22/01/2009

Chapter 1

The first hunt of the season was always hard. This year especially – the woods had become tangled and vicious in the spring and summer months, and the deer hid easily from Luke as he crept along narrow sheep paths. The dull roar from the river Morgan drowned out all but the loudest sounds, but Luke had learnt not to rely on his ears when hunting anyway.

It was the end of the second week of the first hunt of the season for Luke – he had unwillingly embraced the mantle of joint-breadwinner with his father since his mother had died, leaving him a widower and father of four children, of which Luke was the eldest. The youngest child, a girl – Emily – was only 8, and the twins – Jacob and Louise – were thirteen. Luke was aged 17, just a year off manhood himself.

Luke’s father, John, ran the village flour mill, grinding the grain grown by the farmers to be sold to the baker – or back to the farmers at a lower rate. The meat from Luke’s hunting during the colder months was sold to the village butcher, Mat.

He slipped silently between the trees, bow drawn tight, arrow notched and the fletching tickling his ear. The doe he was aiming for was on the edge of the group as they settled to graze. This was his last opportunity to earn a profit from the hunt before returning to the mill for four weeks – he had to make at least one kill or risk his siblings dying during the winter months.

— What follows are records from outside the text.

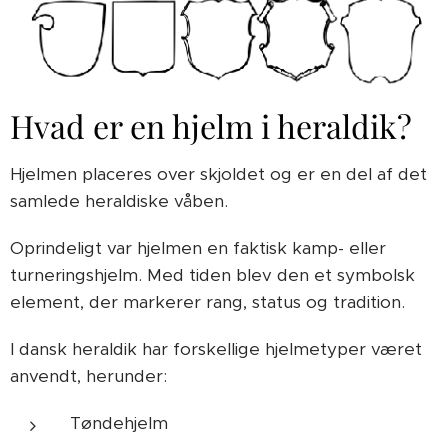
Hvad er en hjelm i heraldik?
Hjelmen placeres over skjoldet og er en del af det
samlede heraldiske våben.
Oprindeligt var hjelmen en faktisk kamp- eller
turneringshjelm. Med tiden blev den et symbolsk
element, der markerer rang, status og tradition.
I dansk heraldik har forskellige hjelmetyper været
anvendt, herunder:
Tøndehjelm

Just as he took aim, a flurry of birds in the trees overhead startled the peacefully grazing deer, and shook Luke’s concentration – he loosed the arrow and it whistled over the heads of the staring deer, causing them to freeze, looking for the source of the noise. He quietly notched a further two arrows, and loosed them in quick succession – catching two does straight in the chest, and causing the rest to scatter.

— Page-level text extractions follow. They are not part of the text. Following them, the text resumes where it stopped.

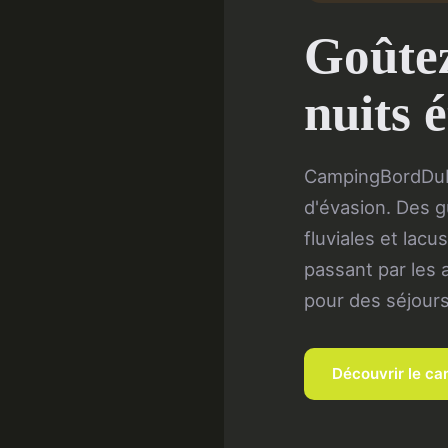
Goûtez
nuits é
CampingBordDuL
d'évasion. Des g
fluviales et lac
passant par les ac
pour des séjour
Découvrir le c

He stepped forward, quickly cut the throats of the unfortunate deer, and, slinging them over his shoulders, he hiked back along the narrow paths to his camp. On reaching his camp, he rolled his bedding and pushed it to the bottom of his pack, followed by the mess tin he used for cooking, his flint and steel, the hide quiver he kept his bow and arrows in, and his sapling-poled tent.

Tying the limp deer to the top of his pack, he lifted it onto his back, and set out for home.

It was a half-day trek back to the village from the Lorenberg Ridge – the forested mountain pass Luke hunted on – and he knew he had to be at least on the outskirts of the village by nightfall.